The Nature of Ambition: How Serious Should We Take Ourselves?

Last week, we concluded some thoughts on the nature of ego and the way it affects different individuals’ approach to social entrepreneurship. While we tend to speak of ego usually negatively, I pointed out that at best, it serves as a basic motivating force for us to spring to action – even if some may not like the inherent “selfish” motivation.

Today, my thoughts have been circling around this idea of motivation and its big brother – ambition. Specifically, I have been wondering about how we can reconcile the notion of ambition, which deals by definition with the future, with the notion of being at peace and content with the present. Think about all the Buddhist teachings that encourage us to reject attachment, desire and expectations, in order to diminish or avoid suffering.

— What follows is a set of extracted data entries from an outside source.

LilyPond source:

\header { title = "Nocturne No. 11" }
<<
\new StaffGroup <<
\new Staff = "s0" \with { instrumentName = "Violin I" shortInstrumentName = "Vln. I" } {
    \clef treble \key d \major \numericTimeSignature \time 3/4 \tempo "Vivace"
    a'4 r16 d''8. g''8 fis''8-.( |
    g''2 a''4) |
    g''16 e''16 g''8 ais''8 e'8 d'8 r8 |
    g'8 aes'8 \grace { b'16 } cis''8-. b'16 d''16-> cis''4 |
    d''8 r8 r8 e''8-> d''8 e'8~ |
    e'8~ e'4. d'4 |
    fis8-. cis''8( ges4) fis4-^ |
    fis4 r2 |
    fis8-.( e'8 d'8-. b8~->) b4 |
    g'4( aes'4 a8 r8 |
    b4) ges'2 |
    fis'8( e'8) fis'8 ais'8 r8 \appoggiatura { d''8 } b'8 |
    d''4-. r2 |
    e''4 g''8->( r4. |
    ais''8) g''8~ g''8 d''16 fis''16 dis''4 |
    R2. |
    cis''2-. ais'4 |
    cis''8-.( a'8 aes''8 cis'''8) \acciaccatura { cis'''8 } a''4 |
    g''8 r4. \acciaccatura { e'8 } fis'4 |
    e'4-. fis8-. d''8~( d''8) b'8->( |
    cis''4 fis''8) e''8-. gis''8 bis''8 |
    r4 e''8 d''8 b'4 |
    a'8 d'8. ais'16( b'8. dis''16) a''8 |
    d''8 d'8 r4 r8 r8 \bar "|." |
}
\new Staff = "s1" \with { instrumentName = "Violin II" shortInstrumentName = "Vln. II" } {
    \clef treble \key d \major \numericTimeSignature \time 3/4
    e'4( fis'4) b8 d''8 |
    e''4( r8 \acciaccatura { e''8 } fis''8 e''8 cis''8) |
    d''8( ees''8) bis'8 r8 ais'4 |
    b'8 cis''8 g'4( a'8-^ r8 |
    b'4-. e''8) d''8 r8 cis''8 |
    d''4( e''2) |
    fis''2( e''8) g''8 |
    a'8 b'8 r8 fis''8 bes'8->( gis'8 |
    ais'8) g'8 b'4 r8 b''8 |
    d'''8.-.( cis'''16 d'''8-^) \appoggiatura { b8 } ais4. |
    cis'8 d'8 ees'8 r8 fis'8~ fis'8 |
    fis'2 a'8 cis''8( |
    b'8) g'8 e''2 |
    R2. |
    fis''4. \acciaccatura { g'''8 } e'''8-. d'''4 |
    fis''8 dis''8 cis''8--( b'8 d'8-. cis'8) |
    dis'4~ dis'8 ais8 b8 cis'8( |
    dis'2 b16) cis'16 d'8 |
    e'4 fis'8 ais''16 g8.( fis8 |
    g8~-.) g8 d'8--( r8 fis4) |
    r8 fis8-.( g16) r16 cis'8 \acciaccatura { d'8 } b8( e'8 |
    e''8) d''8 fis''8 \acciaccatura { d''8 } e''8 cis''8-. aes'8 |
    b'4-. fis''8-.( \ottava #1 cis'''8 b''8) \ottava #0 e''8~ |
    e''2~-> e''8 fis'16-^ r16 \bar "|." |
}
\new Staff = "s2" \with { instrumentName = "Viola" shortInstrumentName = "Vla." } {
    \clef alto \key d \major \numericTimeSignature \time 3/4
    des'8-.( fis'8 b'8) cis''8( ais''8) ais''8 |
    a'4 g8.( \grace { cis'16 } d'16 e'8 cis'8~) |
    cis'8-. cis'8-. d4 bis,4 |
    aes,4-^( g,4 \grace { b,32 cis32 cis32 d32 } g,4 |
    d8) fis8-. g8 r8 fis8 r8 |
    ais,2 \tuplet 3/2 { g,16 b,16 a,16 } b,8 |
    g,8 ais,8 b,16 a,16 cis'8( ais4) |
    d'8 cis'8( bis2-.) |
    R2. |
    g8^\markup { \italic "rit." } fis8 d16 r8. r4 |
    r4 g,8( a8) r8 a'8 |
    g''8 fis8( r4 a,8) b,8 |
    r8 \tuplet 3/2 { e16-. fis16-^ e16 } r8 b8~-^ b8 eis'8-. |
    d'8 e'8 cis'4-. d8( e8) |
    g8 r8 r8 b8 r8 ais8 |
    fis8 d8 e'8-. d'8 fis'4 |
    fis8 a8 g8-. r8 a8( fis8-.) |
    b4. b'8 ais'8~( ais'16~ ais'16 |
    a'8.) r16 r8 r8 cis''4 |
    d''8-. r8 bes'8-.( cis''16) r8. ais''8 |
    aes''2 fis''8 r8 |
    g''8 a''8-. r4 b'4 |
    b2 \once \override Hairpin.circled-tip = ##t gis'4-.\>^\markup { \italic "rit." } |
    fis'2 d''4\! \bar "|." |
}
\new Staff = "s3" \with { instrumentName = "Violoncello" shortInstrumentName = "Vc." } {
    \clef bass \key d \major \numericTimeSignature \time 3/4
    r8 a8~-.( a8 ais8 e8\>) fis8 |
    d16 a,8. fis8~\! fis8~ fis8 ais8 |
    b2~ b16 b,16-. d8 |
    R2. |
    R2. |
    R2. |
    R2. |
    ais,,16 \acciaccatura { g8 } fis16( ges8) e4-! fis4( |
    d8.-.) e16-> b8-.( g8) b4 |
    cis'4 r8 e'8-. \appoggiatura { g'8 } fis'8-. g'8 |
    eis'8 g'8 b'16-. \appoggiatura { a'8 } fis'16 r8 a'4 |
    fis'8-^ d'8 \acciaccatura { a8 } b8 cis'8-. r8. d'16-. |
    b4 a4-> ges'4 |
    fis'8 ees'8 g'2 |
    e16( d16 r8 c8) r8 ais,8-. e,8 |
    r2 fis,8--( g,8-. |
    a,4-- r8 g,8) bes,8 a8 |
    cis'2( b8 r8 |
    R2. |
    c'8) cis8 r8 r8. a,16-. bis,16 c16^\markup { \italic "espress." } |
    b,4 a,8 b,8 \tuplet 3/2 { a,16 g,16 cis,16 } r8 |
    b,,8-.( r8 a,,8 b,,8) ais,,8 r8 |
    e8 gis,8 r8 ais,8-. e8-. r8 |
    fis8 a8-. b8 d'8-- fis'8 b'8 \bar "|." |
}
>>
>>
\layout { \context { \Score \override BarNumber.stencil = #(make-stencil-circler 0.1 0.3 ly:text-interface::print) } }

I suspect that there is a good number of people in the do-good and social entrepreneurship space today that would identify with Buddhist teachings (or perhaps, not?). If so, would it be ignorant of me to think that if you are a social entrepreneur or consider yourself active in this “social” sector, you probably have a considerable amount of ambition?

And if that is the case, do you have some advice for the Good Generation on how to balance forward-looking “ambition” with present-focused Buddhism? Can you have both? Answering this question may be a non-trivial component of the quest for happiness for many folks out there in the field, fighting the good battle.

What’s further at stake seems to be this: at a time when we keep saying that we need more and more people to engage, to strive, to change the world, we are implicitly saying that we need more people to follow the call of their ambition to make their dreams a reality. Where, then, does this leave us?